▶ **Short problem**
Set out every line of the entries below as a single numbered list, omitting any blank lines.

┄┄┄┄┄┄

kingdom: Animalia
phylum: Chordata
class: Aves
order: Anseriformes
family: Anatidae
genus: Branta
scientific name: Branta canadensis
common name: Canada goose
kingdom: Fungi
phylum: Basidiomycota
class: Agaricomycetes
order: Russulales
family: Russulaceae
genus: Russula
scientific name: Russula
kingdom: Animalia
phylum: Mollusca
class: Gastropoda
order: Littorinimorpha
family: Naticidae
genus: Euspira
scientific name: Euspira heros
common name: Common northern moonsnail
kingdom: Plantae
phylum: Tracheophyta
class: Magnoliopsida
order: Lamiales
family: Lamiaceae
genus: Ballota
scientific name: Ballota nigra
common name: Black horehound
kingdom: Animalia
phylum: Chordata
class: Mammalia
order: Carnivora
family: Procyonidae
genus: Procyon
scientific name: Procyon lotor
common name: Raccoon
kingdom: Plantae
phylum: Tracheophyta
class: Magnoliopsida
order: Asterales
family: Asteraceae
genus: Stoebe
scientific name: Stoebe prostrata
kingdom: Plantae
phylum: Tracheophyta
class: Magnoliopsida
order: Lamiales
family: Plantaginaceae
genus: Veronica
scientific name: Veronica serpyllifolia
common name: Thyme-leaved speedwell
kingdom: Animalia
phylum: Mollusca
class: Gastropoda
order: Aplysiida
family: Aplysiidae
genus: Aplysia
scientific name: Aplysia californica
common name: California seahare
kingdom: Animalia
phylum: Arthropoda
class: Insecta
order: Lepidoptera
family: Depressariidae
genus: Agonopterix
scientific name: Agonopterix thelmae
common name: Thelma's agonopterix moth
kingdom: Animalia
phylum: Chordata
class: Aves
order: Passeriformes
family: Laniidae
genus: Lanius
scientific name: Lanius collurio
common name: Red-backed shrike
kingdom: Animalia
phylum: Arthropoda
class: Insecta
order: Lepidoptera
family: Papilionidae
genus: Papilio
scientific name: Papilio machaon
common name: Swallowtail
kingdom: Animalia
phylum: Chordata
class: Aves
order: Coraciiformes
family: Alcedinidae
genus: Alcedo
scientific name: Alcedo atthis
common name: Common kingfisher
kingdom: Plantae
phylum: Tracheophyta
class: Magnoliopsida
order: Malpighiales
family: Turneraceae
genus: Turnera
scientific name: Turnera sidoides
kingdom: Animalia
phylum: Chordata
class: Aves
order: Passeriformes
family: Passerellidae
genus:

┄┄┄┄┄┄

▶ **Final answer**
1. kingdom: Animalia
2. phylum: Chordata
3. class: Aves
4. order: Anseriformes
5. family: Anatidae
6. genus: Branta
7. scientific name: Branta canadensis
8. common name: Canada goose
9. kingdom: Fungi
10. phylum: Basidiomycota
11. class: Agaricomycetes
12. order: Russulales
13. family: Russulaceae
14. genus: Russula
15. scientific name: Russula
16. kingdom: Animalia
17. phylum: Mollusca
18. class: Gastropoda
19. order: Littorinimorpha
20. family: Naticidae
21. genus: Euspira
22. scientific name: Euspira heros
23. common name: Common northern moonsnail
24. kingdom: Plantae
25. phylum: Tracheophyta
26. class: Magnoliopsida
27. order: Lamiales
28. family: Lamiaceae
29. genus: Ballota
30. scientific name: Ballota nigra
31. common name: Black horehound
32. kingdom: Animalia
33. phylum: Chordata
34. class: Mammalia
35. order: Carnivora
36. family: Procyonidae
37. genus: Procyon
38. scientific name: Procyon lotor
39. common name: Raccoon
40. kingdom: Plantae
41. phylum: Tracheophyta
42. class: Magnoliopsida
43. order: Asterales
44. family: Asteraceae
45. genus: Stoebe
46. scientific name: Stoebe prostrata
47. kingdom: Plantae
48. phylum: Tracheophyta
49. class: Magnoliopsida
50. order: Lamiales
51. family: Plantaginaceae
52. genus: Veronica
53. scientific name: Veronica serpyllifolia
54. common name: Thyme-leaved speedwell
55. kingdom: Animalia
56. phylum: Mollusca
57. class: Gastropoda
58. order: Aplysiida
59. family: Aplysiidae
60. genus: Aplysia
61. scientific name: Aplysia californica
62. common name: California seahare
63. kingdom: Animalia
64. phylum: Arthropoda
65. class: Insecta
66. order: Lepidoptera
67. family: Depressariidae
68. genus: Agonopterix
69. scientific name: Agonopterix thelmae
70. common name: Thelma's agonopterix moth
71. kingdom: Animalia
72. phylum: Chordata
73. class: Aves
74. order: Passeriformes
75. family: Laniidae
76. genus: Lanius
77. scientific name: Lanius collurio
78. common name: Red-backed shrike
79. kingdom: Animalia
80. phylum: Arthropoda
81. class: Insecta
82. order: Lepidoptera
83. family: Papilionidae
84. genus: Papilio
85. scientific name: Papilio machaon
86. common name: Swallowtail
87. kingdom: Animalia
88. phylum: Chordata
89. class: Aves
90. order: Coraciiformes
91. family: Alcedinidae
92. genus: Alcedo
93. scientific name: Alcedo atthis
94. common name: Common kingfisher
95. kingdom: Plantae
96. phylum: Tracheophyta
97. class: Magnoliopsida
98. order: Malpighiales
99. family: Turneraceae
100. genus: Turnera
101. scientific name: Turnera sidoides
102. kingdom: Animalia
103. phylum: Chordata
104. class: Aves
105. order: Passeriformes
106. family: Passerellidae
107. genus:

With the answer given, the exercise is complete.